No human has been studied taking exogenous MGF, so its side-effect and long-term safety profile in people is genuinely unknown. It is also an unregulated grey-market injectable with no identity/purity/sterility guarantee, adding infection and contamination risk independent of the molecule.
Avoid — there are no human trials, no approved use, and no quality-controlled product. Preclinical cell/animal signals (largely anti-fibrotic and neuroprotective, not proven hypertrophy) do not justify human self-injection.
Avoid — as an IGF-1-axis peptide, MGF carries a theoretical tumor-promotion risk.
Avoid entirely — a growth-factor-family peptide, completely unstudied in human pregnancy.
Stacking MGF with growth hormone, IGF-1 analogs, or other growth-promoting agents would further amplify IGF-1-axis signaling and the associated cancer-promotion and tissue-overgrowth concerns. Never studied in humans.

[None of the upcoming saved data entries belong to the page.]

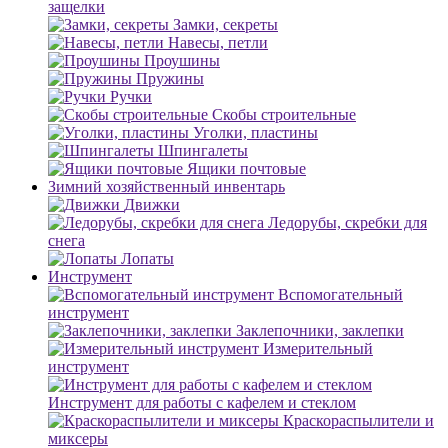
защелки
Замки, секреты
Навесы, петли
Проушины
Пружины
Ручки
Скобы строительные
Уголки, пластины
Шпингалеты
Ящики почтовые
Зимний хозяйственный инвентарь
Движки
Ледорубы, скребки для
снега
Лопаты
Инструмент
Вспомогательный
инструмент
Заклепочники, заклепки
Измерительный
инструмент
Инструмент для работы с кафелем и стеклом
Краскораспылители и
миксеры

There are no human drug-interaction data for exogenous MGF of any kind; interactions cannot be reliably predicted.
Tip: MGF is an IGF-1 splice variant, and IGF-1-system signaling is implicated in tumor biology; chronically dosing it is a recognized theoretical cancer-promotion concern. Never quantified in human MGF users.
Tip: Grey-market injectable material has no identity/purity/sterility guarantees; reconstituting and injecting it carries contamination and infection risk independent of the molecule.
Tip: No human has ever been studied on exogenous MGF — the side-effect profile in people is genuinely unknown. This is itself the warning.
The commonly studied dose of MGF is No legitimate or recommended dose — MGF is an unapproved grey-market research chemical with no human dosing data and no quality control. We do NOT provide a dosing protocol. There has never been a human trial to establish a safe or effective dose; published dosing is only in cell and animal models and does not translate to a human regimen.. Individual needs vary — start at the lower end of the range and adjust based on how you respond.
Timing is flexible for MGF — consistent daily use matters more than the time of day. There is no validated human dosing schedule because MGF has never been tested in humans.
MGF should be used with caution — talk to a healthcare provider before taking it. The most commonly reported side effects are theoretical promotion of tumor growth (IGF-1 axis), injection-site infection / harm from non-sterile, impure product, unknown human side-effect profile. Use caution if any of these apply to you: Not an approved medicine and not a regulated dietary supplement — unapproved grey-market injectable research chemical; do not self-source; No human safety data of exogenous MGF exists — every safety conclusion would be an extrapolation from cells or animals; Any personal or family history of cancer — MGF is part of the IGF-1 axis, which carries a theoretical tumor-promotion risk.
Insulin (bodybuilding use)
Mostly mechanism / observationalInsulin is a life-saving prescription hormone for diabetes — and, used illicitly by bodybuilders as an off-label 'anabolic,' one of the most dangerous performance drugs in existence. The theory is nutrient partitioning: insulin drives glucose and amino acids into muscle and suppresses muscle-protein breakdown. But there is NO controlled evidence that insulin builds muscle or improves performance in healthy, non-diabetic athletes — and a non-diabetic who injects it risks profound, sometimes FATAL hypoglycemia (coma, seizures, brain injury, death), plus fat gain. This is a harm-reduction reference documenting a popular, deadly misuse, NOT a recommendation and NOT a dietary supplement.